Does Mormon scripture fit the historical time frame for those who were qualified to judge it -- namely the Apostles? No, it doesn't. The closest Mormon scripture to fit the historical time frame is the Book of Mormon, but it lacks verifiable contact with any Apostle of the first century. Why must additional Mormon scripture fit the historical time frame? The Bible tells us that Jesus was sent in the fullness of time (Galatians 4:4). It was through His Apostles in Palestine that He sent His gospel to the world. He said, "Go ye therefore, and teach all nations" (Matthew 28:19). "You shall be witnesses unto Me both in Jerusalem, and in all Judea, and in Samaria, and unto the uttermost part of the earth" (Acts 1:8). They were His chosen witnesses to the world, resulting in the historic time frame known as the Apostolic age.

Does Mormon scripture have express Apostolic authorship or endorsement? No, it doesn't. The Book of Mormon was supposed to have been written by others who never knew the Apostles. The other Mormon scriptures were by men of the 19th and 20th centuries, which places them outside of the realm of knowing the Apostles. It begs the question, again, to claim that New Testament Apostles appeared in Pennsylvania in 1829 to restore "apostleship," because that uses a Mormon revelation to prove Mormon revelations. Mormon scriptures cannot be added to the Bible because they lack express New Testament Apostolic authority or endorsement.
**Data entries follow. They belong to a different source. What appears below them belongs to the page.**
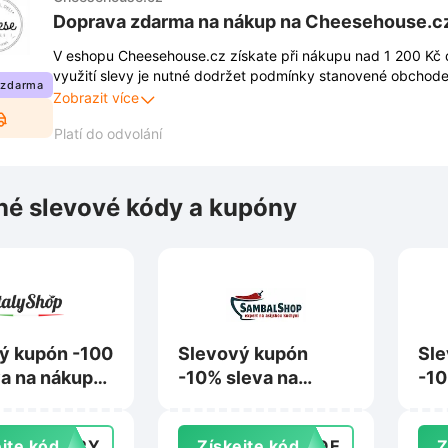
Doprava zdarma na nákup na Cheesehouse.c
V eshopu Cheesehouse.cz získate při nákupu nad 1 200 Kč
využití slevy je nutné dodržet podmínky stanovené obchod
 zdarma
jsou zveřejněny na webových stránkách obchodu a mohou s
Zobrazit více
Platí do odvolání
é slevové kódy a kupóny
ý kupón -100
Slevový kupón
Sle
va na nákup
-10% sleva na
-10
000 Kč na
nákup na
nák
hop.cz
Sambalshop.cz
Sve
jte kód
TERY
Získejte kód
ANQE
Z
The Apostolic authorship or endorsement of every New Testament book is self- evident. As Luke records about the apostles, they were eyewitnesses from the beginning (Luke 1:2; Acts 1:1).

Our third test asks, Does Mormon scripture contain the same gospel message as the Bible? No, it does not. The contradictory messages between the Bible and Mormon scripture are many. The Bible teaches the eternal existence of one true God, whereas the Mormon scriptures teach the existence of many true gods. The Bible teaches the heavenly Father is an omnipresent Spirit and not man, but Mormon scriptures teach that He is an exalted man with a body of flesh and bone, dwelling on a planet (D&C 130:4). The Bible teaches that salvation is by grace through faith, not of works; while Mormon scriptures teach that salvation depends on self-meriting works.
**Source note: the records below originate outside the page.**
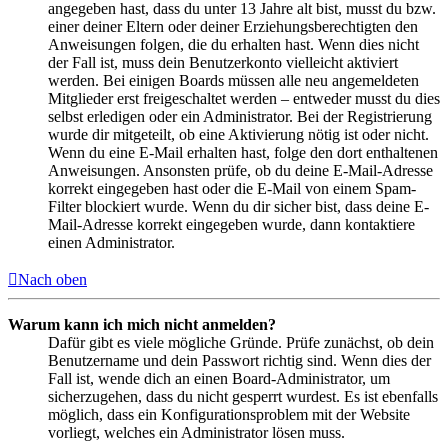
angegeben hast, dass du unter 13 Jahre alt bist, musst du bzw.
einer deiner Eltern oder deiner Erziehungsberechtigten den
Anweisungen folgen, die du erhalten hast. Wenn dies nicht
der Fall ist, muss dein Benutzerkonto vielleicht aktiviert
werden. Bei einigen Boards müssen alle neu angemeldeten
Mitglieder erst freigeschaltet werden – entweder musst du dies
selbst erledigen oder ein Administrator. Bei der Registrierung
wurde dir mitgeteilt, ob eine Aktivierung nötig ist oder nicht.
Wenn du eine E-Mail erhalten hast, folge den dort enthaltenen
Anweisungen. Ansonsten prüfe, ob du deine E-Mail-Adresse
korrekt eingegeben hast oder die E-Mail von einem Spam-
Filter blockiert wurde. Wenn du dir sicher bist, dass deine E-
Mail-Adresse korrekt eingegeben wurde, dann kontaktiere
einen Administrator.
Nach oben
Warum kann ich mich nicht anmelden?
Dafür gibt es viele mögliche Gründe. Prüfe zunächst, ob dein
Benutzername und dein Passwort richtig sind. Wenn dies der
Fall ist, wende dich an einen Board-Administrator, um
sicherzugehen, dass du nicht gesperrt wurdest. Es ist ebenfalls
möglich, dass ein Konfigurationsproblem mit der Website
vorliegt, welches ein Administrator lösen muss.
The Mormon scriptures do not carry the same gospel message as the Bible. There are strict warnings by the Apostle Paul about following a different gospel. Second Corinthians 11:4 says,

     "For if he who comes preaches another Jesus whom we have not preached, or if you receive another spirit which you have not received, or a different gospel which you have not accepted -- you may will put up with it!"

In Galatians 1:6-8 he says,

    "I marvel that you are turning away so soon from Him who called you in the grace of Christ, to a different gospel, which is not another; but there are some who trouble you and want to pervert the gospel of Christ. But even if we, or an angel from heaven, preach any other gospel to you than what we have preached to you, let him be accursed."

Our fourth test asked, "Was Mormon scripture received as inspired by the Apostolic community of believers?" No, it was not. The Book of Mormon was supposedly an ancient record, but had no reception as inspired scripture among the Apostolic community of believers. There is no corroborating evidence that such writings ever existed until Joseph Smith claimed his discovery eighteen centuries later. In contrast to this, the Bible in both Old and New Testaments has corroborating historical evidence on three continents. The deliberate dissemination of the Bible is evident in Paul's writings, where he expected his letters to be shared among the churches (Colossians 4:16). It was through this receiving and dissemination of the inspired writings by the churches that we have such a wealth of biblical manuscripts.

It is by showing the impossibility of the contrary that I have built my case for why the Bible does not allow additional Mormon scripture. It is impossible to take the affirmative position on this resolution because the Bible does not allow it.